Utopía

La salud en México decepciona a la OCDE

Eduardo Ibarra Aguirre

“La situación de la salud en México es decepcionante”, revela un informe de la Organización para la Cooperación y el Desarrollo Económicos. Y apunta que comparado con los integrantes de la OCDE –de la que nuestro país es miembro–, tiene la esperanza de vida más baja, 75 años, casi seis años menos que el promedio en la OCDE.

 

Además: La inversión en el sector se ha mantenido igual en los recientes 12 años (uno del gobierno de Vicente Fox, seis de Felipe Calderón y cinco de Enrique Peña), 6 por ciento del producto interno bruto, lo que de acuerdo al reporte Panorama de la salud 2017, presentado por Ian Forde, analista sénior de Política de Salud de la OCDE, explica resultados como que la probabilidad de muerte de los mexicanos en el primer mes posterior a un infarto al corazón es cuatro veces más alta.

 

En los últimos 12 años, abunda el informante de la OCDE que encabeza José Ángel Gurría –el más precoz y mejor pagado de los pensionados aztecas–, México no incrementó la inversión pública en salud, con todo y las cuentas alegres de Calderón Hinojosa respecto a que logró bajo su gobierno “la cobertura universal en salud” con el Seguro Popular, lo que da como resultado que en sobrepeso y obesidad México está en el primer sitio con más de 70 por ciento de la población en esta condición física, asociada al desarrollo de otros males.

 

El informante llamó la atención sobre que se observa “una estabilización del problema”, lo cual se atribuye a las medidas adoptadas como el etiquetado de alimentos y el impuesto al consumo de bebidas azucaradas, entre otros. Pero “Habría que acelerar y profundizar el trabajo en esta área”.

 

Pese a la costumbre de percibir en blanco y negro los problemas del país, no todo es oscuro en el horizonte de la salud mexicana. Si bien es el país de la OCDE peor calificado en casi todos los indicadores, destaca en tres: tiene el menor nivel de tabaquismo y consumo de alcohol, así como la menor cantidad de ingresos a hospital por complicaciones de asma y enfermedad pulmonar obstructiva crónica. Mientras sólo 10 por ciento de los mexicanos fuma, en la OCDE el promedio es de 20 por ciento. En tanto la ingesta de alcohol está en cinco litros per cápita al año en México, en la OCDE es de nueve litros. Lo cual muestra la eficacia gubernamental cuando se emprenden tareas de largo aliento y en beneficio de la sociedad, aun cuando afecten a trasnacionales extranjeras y aztecas.

 

El experto Ian Forde reconoce que las condiciones mexicanas –por su nivel de ingreso, entre otras– son distintas a las de Europa, Estados Unidos y Canadá, el objetivo del reporte es compararlo con los mejores y que los distintos actores y tomadores de decisiones busquen los mecanismos para mejorar el sistema sanitario con mayor inversión y calidad de los servicios.

 

Inversión en salud que como porcentaje del PIB, el promedio en la OCDE es de 9 por ciento, mientras en EU es 17.3; en Suiza, 12.4, y en Alemania, 11.3; Suecia y Francia están en 11 por ciento, mientras en México, como apuntamos, se estancó en 6 por ciento. Otro ángulo del problema es el gasto que realizan las familias de sus recursos para atender enfermedades y en México representa 41 por ciento del gasto en salud, en tanto que en la OCDE equivale a 20 por ciento. Mas en 2009 esa inversión representaba 50 por ciento. El descenso es relevante pero insuficiente.

 

Incrementar 10 por ciento la inversión en salud se traduce, a juicio del especialista, en un incremento de tres meses en la esperanza de vida. A menor inversión gubernamental los mexicanos vivimos menos meses y años.

——

Sobre la tarea: ¿Puedes transcribir sin cambios, del artículo sobre la salud en México, el fragmento que empieza en "Pese a la costumbre" y llega hasta "extranjeras y aztecas.", incluidas estas últimas palabras? Los registros no desempeñan ningún papel en esto.

Cuadros delimitadores con puntos clave
——

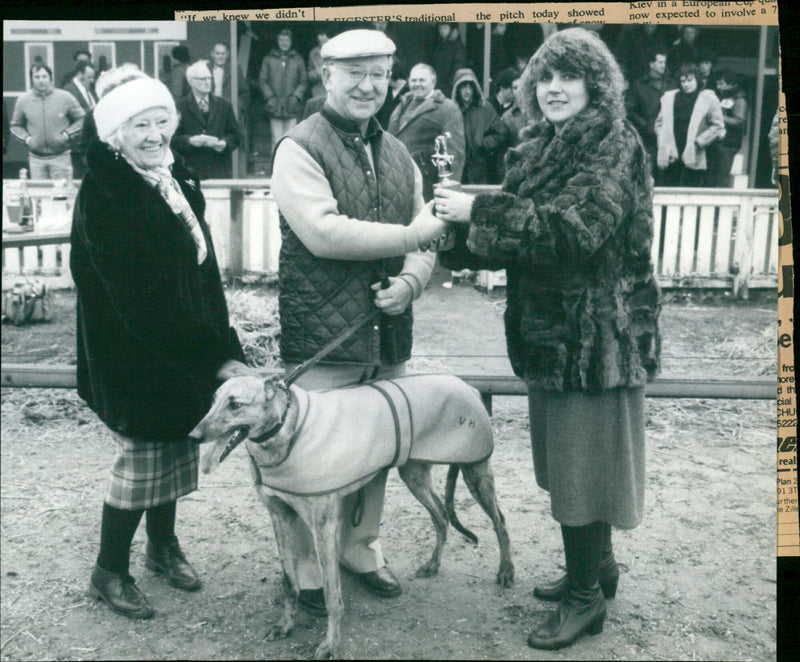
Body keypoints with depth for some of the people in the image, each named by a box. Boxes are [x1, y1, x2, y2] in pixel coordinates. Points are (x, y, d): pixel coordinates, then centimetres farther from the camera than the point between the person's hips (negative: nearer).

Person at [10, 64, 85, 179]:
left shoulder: (65, 97, -2)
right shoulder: (23, 100, 4)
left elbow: (81, 119, 4)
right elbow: (16, 125, 14)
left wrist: (67, 134, -9)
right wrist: (26, 138, -4)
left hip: (60, 156, -2)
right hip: (36, 157, 2)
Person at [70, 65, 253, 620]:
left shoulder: (176, 180, 7)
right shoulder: (104, 196, -18)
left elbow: (204, 271, 7)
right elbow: (140, 302, -22)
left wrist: (226, 349, -1)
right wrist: (216, 360, -21)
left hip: (189, 352, 7)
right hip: (136, 359, -7)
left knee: (174, 447, 18)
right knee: (142, 459, 4)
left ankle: (163, 544, 40)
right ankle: (109, 573, 24)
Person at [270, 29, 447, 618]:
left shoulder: (397, 154, 14)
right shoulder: (300, 148, -7)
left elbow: (425, 236, 14)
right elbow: (323, 233, -20)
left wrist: (411, 281, -8)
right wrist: (410, 236, -13)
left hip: (389, 335, 6)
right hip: (322, 337, -6)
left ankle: (361, 545, 36)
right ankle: (310, 563, 23)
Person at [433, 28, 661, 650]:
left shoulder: (615, 146, -12)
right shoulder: (543, 146, 12)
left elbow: (577, 227, -26)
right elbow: (521, 232, 15)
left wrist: (480, 212, -25)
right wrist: (458, 234, 0)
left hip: (595, 334, -8)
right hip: (549, 329, 8)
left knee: (582, 461, 0)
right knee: (564, 456, 17)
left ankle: (586, 596, 16)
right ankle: (597, 565, 36)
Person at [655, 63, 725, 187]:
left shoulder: (708, 98, 2)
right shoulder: (669, 97, 13)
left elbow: (718, 126, -1)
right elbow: (660, 123, 14)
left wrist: (698, 143, -10)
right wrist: (664, 144, -1)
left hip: (693, 159, -3)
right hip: (670, 158, 3)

——

Solución del ejercicio:
Pese a la costumbre de percibir en blanco y negro los problemas del país, no todo es oscuro en el horizonte de la salud mexicana. Si bien es el país de la OCDE peor calificado en casi todos los indicadores, destaca en tres: tiene el menor nivel de tabaquismo y consumo de alcohol, así como la menor cantidad de ingresos a hospital por complicaciones de asma y enfermedad pulmonar obstructiva crónica. Mientras sólo 10 por ciento de los mexicanos fuma, en la OCDE el promedio es de 20 por ciento. En tanto la ingesta de alcohol está en cinco litros per cápita al año en México, en la OCDE es de nueve litros. Lo cual muestra la eficacia gubernamental cuando se emprenden tareas de largo aliento y en beneficio de la sociedad, aun cuando afecten a trasnacionales extranjeras y aztecas.